Jefferies, one of my favoured commentators, has gone full throttle on rate cuts, expecting a cut on March 20th followed by 50bps cut at each of the following 4 meetings, taking the fed funds rate to the 2.75%-3% range by September. Given the uncertainty on inflation there is quite a large dispersion of opinions on the future of rates.


In the words of the Inflation Guy, Mark Ashton, ‘perturbed systems normally don’t converge straight back to equilibrium”. The Fed’s massive push in 2020-22 caused a surge in M2. As private markets recovered post-covid the Fed began, albeit belatedly, to shrink the balance sheet and the ballooning inflation began to subside. However, the year-ahead inflation expectations measure in the University of Michigan consumer sentiment survey has leapt higher, with consumers reacting negatively to the disconnect between data points suggesting that prices are declining and their perceptions that prices are still increasing. Case-Shiller housing numbers showed y/y home prices rising again in sharp contrast to public forecasts where rents, home prices, and housing futures have been subdued.

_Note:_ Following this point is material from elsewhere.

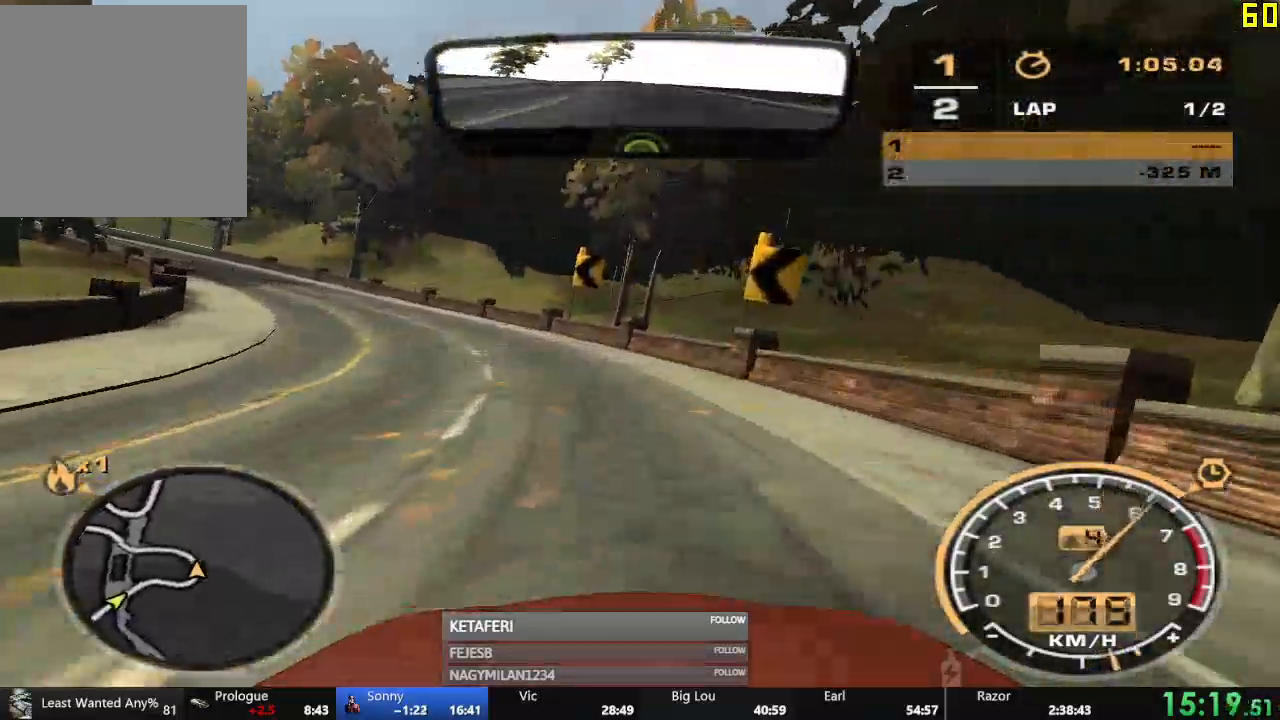
{"buttons": ["R2"], "left_stick": "center"}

In Asia credit dealers are running light on inventory, so any uptick in customer demand has a magnified effect. China property is in its own space as headlines on financial support are being countered by ongoing weak sales, downgrades and defaults.

Given the velocity of the rally there was some profit taking in some of the tighter Asia IG names, but with the lack of new issuance the market is not going to widen much as we approach the festive season.


Gold and silver have also benefitted in this rush to put on risk. Much of the investment community, particularly the private wealth sector has dedicated a proportion of their portfolio to physical precious metals. Conduit Group has recently added to the position through a physical precious metals note, with the metals held physically at Singapore’s Freeport, no lending or hypothecation allowed. When a holder wishes to redeem the note they choose whether to cash settle or to take possession of the vaulted bars.